Of course, to the casual reader, what we have here is a fascinating glimpse into the video poker bidness in 2012, and plenty of reasons to ask questions of Jake Knotts and Jimmy Metts. And that’s where Mr. Barr sticks to the book, asking those questions of each player and dutifully recording the answers. He got some great quotes:

The sheriff said he was too busy meeting and greeting voters to pay attention to who gave to his campaign, although the contributions were maximum contributions. “Very rarely do I look at the checks,” Metts said, “I do have access to who contributed to the campaign through the computer, but really and truly, I don’t go back and look at that.”

“If you held a shotgun to my head right now and told me you were going to pull the trigger unless I told you everybody who contributed to my campaign, you’d just have to kill me,” Metts said.

Several times during the interview, Metts denied any participation in or knowledge of any of the illegal video poker businesses in his county. “I know people say, in something like that breeds corruption, but I can tell you in no uncertain terms I am not a part of any Lexington County ring, I am not part of any illegal gambling. I don’t own. I don’t receive. I’m not involved. I’m not protecting anybody. As a matter of fact, [it’s] quite the opposite.
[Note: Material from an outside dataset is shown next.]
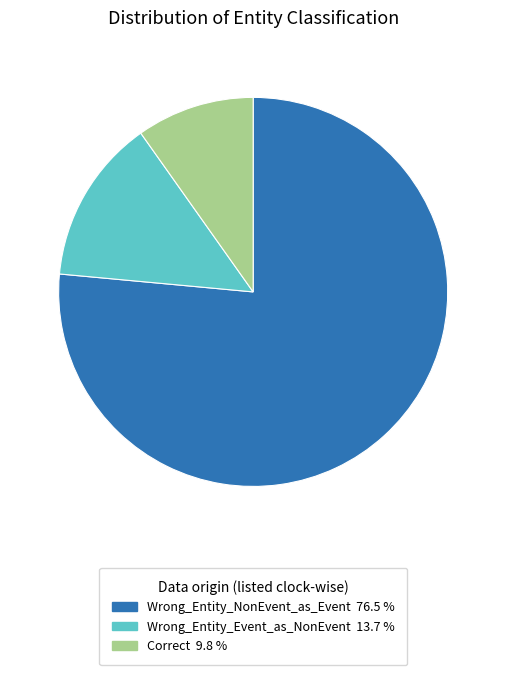

Rank the categories by value from highest to lowest.

Wrong_Entity_NonEvent_as_Event, Wrong_Entity_Event_as_NonEvent, Correct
I’ll put their [expletive] in jail.”…

Knotts admits Danny Frazier is a close friend whom he’s known for years, but denies any knowledge of protection for Frazier to continue to operate the illegal sweepstakes machines. “Do you have any involvement in what these tapes show that Danny Frazier may be involved in?” Barr asked. “None whatsoever,” Knotts replied.

“I’ve got contributions when I first ran, every time I’ve ever run and I don’t back away from it,” Knotts said of accepting campaign contributions from the video poker industry.

“If there’s any more money out there that any of those people want to send me, send it to me,” said Knotts. “I could take money from the devil and make it do God’s will.”

Bottom line, this new assertiveness by WIS, and by such others as the Free Times‘ Corey Hutchins, is bound to uncover a lot of fascinating stuff in our community going forward, however they go about it.

WIS is aggressively moving into the territory once held firmly by newspapers. For some time, of course, the text stories on TV websites have been more than mere come-ons for the video. And the networks, with their greater resources, have gone deeply into the realm of publishing the written word. But this sort of extended investigative report — 1,866 words, close to twice the length of one of my columns at The State — seems to go well beyond anything local television has attempted to do in the past.